Coterie Theatre artists read from favorite children's books, while young audience members enjoy an opportunity to “jump into the story” – adding their own improvisation. Dramatic Story Times take place one Sunday every month at 2 p.m. throughout the 2014-2015 school year, beginning October 5th, 2014.

January's Selection:
The Snowy Day by Ezra Jack Keats

Appropriate for all ages.

Sunday, December 14, 2014

Washburn University’s Tom Averill, an O. Henry Award winner, discusses his inventive new novel, which subtly evokes Charles Dickens’ Christmastime classic in telling the story of a small-college librarian in Topeka, Kansas, who’s fascinated by transition – among other things, from the Victorian age to the modern age. Her life, incidentally, is going through major change.

Averill is a professor of English and writer-in-residence at Washburn, and has written three other novels: rode, Secrets of the Tsil Café, and The Slow Air of Ewan MacPherson. He spoke at the Library in September 2013 as part of its Big Read initiative focusing on the classic Western novel True Grit.

Friday, December 12, 2014
6:30pm @ Plaza Branch

Enjoy holiday music with a percussive twist.
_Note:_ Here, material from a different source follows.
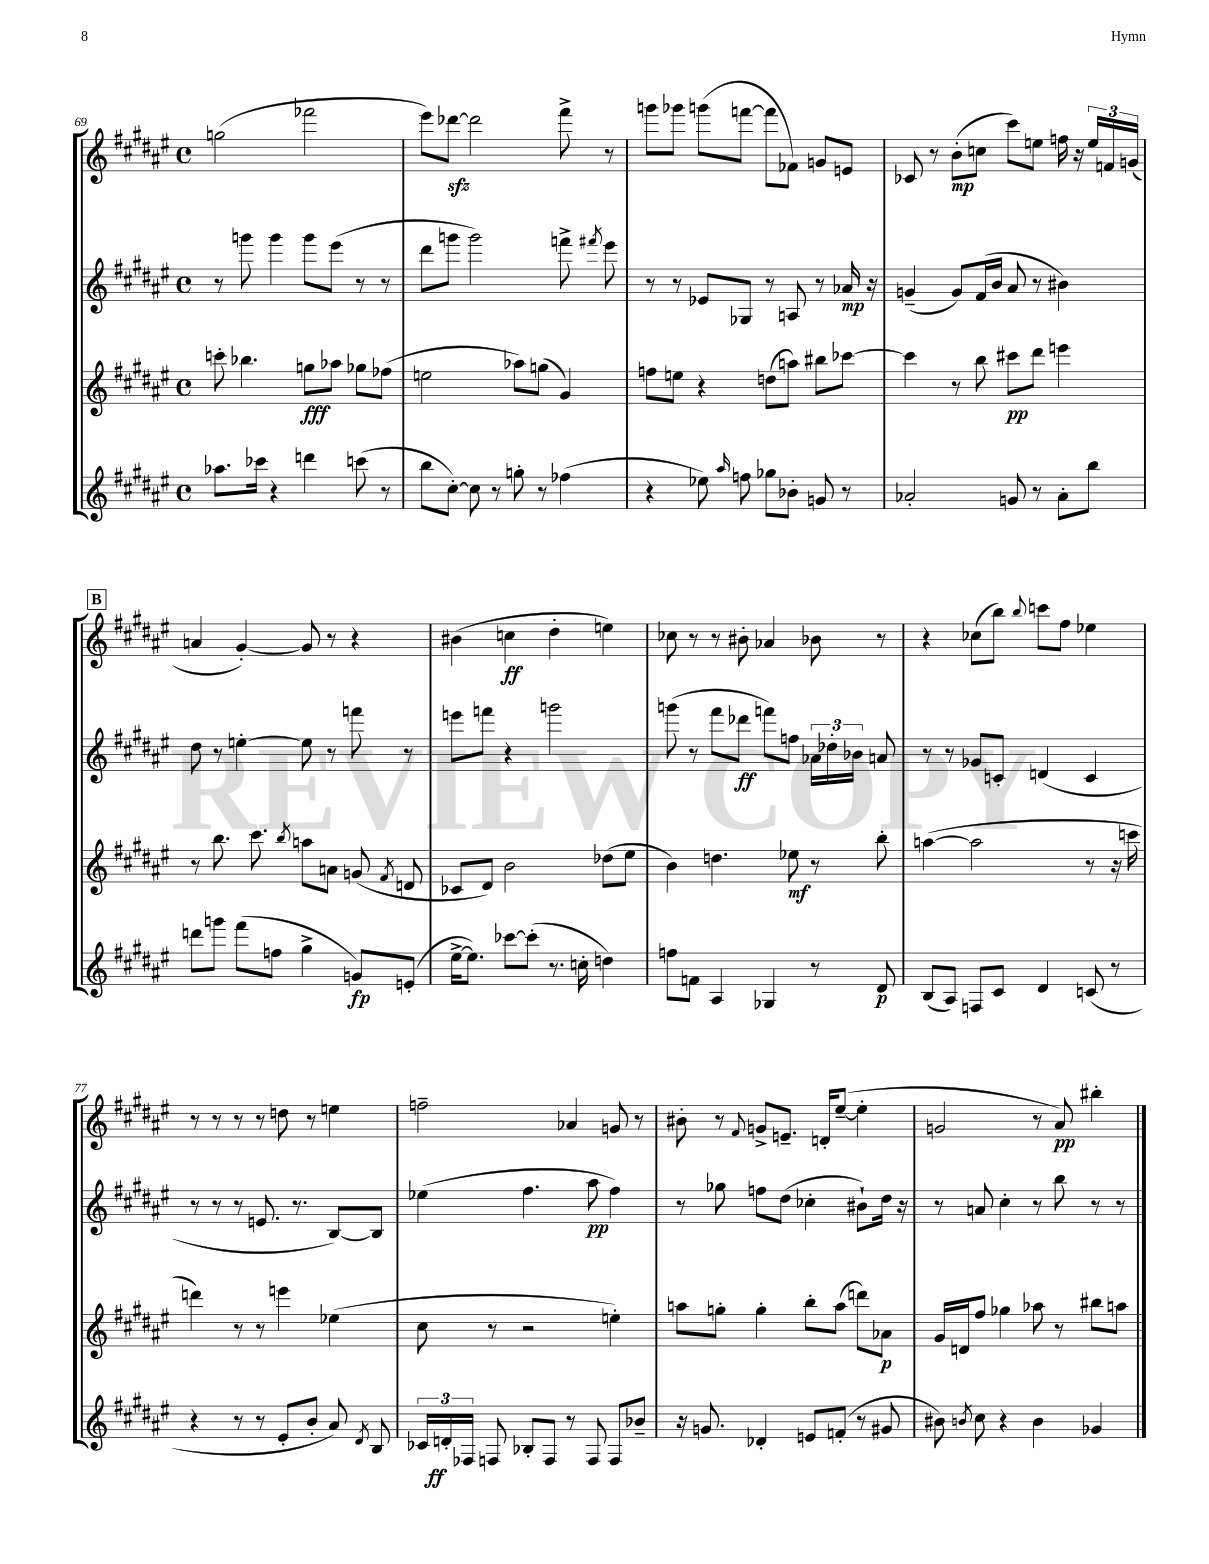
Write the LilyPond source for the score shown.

Tri-Percussion Ensemble members John Currey, Mark Lowry, and Ray DeMarchi are joined by drummer Sam Wisman in celebrating Hanukkah, Kwanzaa, the Winter Solstice, and of course Christmas.

The festive program brings seasonal favorites to life on the marimba, vibraphone, glockenspiel, chimes, and an eclectic array of rhythmic percussion instruments including West African and Afro-Latin hand drums.

Appropriate for all ages.

Thursday, December 11, 2014

Gabriella Polony-Mountain is one of Kansas City’s most talented and diverse artists. Her bold, colorful body of work encompasses sculptures, mosaics, stained glass, repoussé, and weavings. Among her compositions was the mosaic floor of the old Main Library at 12th and McGee.

Christian Cutler, the director of the University of Central Missouri’s Gallery of Art and Design, tells the fascinating story of the 96-year-old Hungarian émigré who arrived in America in 1951 with her first husband, their luggage, and $120 and soon was winning awards for her architectural commissions. When a loss of strength in her hands made it difficult to work in other mediums, she turned to a loom and weaving.